A similar pattern of enhanced variability can be produced by alleles maintained for a long time by differences in local selective pressures, because the selective elimination of the “wrong” type of allele reduces the effective migration rate of neutral variants closely linked to the target of selection (Petry 1983; Charlesworth et al. 1997). In this case, however, the size of the region affected is related to the ratio of the recombination rate to the selection coefficient against the locally nonadaptive allele, and will often be much larger than expected with balancing selection. Genome scans can potentially detect signatures of enhanced population subdivision at neutral markers, but it is difficult to distinguish between reduced variability within local populations caused by local selective sweeps from between-population differences in the direction of selection (Cruickshank and Hahn 2014).

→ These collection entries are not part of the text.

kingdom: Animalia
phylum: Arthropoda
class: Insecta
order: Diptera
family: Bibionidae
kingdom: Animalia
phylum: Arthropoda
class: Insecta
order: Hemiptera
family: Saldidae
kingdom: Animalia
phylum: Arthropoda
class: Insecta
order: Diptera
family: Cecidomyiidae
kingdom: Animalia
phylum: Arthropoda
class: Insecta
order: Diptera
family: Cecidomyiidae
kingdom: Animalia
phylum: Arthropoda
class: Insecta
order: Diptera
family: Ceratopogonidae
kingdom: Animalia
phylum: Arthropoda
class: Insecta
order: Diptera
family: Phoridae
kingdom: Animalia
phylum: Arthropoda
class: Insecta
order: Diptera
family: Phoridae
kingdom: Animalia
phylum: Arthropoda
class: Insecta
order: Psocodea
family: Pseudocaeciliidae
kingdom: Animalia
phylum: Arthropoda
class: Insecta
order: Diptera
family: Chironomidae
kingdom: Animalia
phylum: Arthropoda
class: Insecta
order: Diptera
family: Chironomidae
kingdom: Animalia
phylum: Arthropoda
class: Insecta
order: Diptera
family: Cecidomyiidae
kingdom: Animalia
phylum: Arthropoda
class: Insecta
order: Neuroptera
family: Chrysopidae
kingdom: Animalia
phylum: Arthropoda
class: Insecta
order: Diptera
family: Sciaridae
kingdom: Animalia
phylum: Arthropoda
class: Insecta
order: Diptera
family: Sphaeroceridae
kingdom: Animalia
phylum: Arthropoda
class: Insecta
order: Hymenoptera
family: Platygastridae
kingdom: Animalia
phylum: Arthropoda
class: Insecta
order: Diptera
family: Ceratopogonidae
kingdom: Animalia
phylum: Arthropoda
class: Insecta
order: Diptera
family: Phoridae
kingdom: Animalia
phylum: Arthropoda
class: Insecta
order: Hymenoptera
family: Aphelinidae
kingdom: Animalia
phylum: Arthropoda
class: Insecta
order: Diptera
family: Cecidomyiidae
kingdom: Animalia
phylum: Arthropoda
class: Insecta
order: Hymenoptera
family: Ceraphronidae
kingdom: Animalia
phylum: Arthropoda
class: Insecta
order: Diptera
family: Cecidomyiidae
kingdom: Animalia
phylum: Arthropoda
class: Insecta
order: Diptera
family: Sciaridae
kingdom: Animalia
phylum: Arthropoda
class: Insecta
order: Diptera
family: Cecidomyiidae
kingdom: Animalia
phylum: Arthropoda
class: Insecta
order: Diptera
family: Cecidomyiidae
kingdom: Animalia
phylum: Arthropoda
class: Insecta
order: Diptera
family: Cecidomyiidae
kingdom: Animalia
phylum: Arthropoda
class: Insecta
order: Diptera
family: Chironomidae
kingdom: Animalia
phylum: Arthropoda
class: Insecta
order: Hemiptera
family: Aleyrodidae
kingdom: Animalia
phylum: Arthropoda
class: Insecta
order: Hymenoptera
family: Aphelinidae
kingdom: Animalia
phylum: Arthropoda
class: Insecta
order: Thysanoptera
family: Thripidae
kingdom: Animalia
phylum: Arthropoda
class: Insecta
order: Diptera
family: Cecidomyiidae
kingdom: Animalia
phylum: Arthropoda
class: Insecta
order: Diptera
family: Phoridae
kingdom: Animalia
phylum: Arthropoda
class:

Overall, levels of neutral variability in genomes cannot be understood without taking the effects of selection at linked sites into account. In organisms with compact genomes, such as Drosophila, the combined actions of selective sweeps and BGS have probably more than halved the average nucleotide diversity at nearly neutral sites, relative to the value expected in the absence of selection (Elyashiv et al. 2016). The low diversity in highly inbreeding species and in asexual lineages (Cutter and Payseur 2013) must also reflect, at least in part, such effects. In addition to the positive correlations observed between variability and the local recombination rate, selection at linked sites can account for other genomic patterns, such as an increase in nucleotide diversity with increasing distance from coding sequences in mammals (e.g., Halligan et al. 2013). Much work remains to be done to distinguish between the effects of selective sweeps and BGS in causing these patterns, as well as between hard and soft sweeps. In addition, the extent to which variability is affected by loci under balancing selection remains to be determined.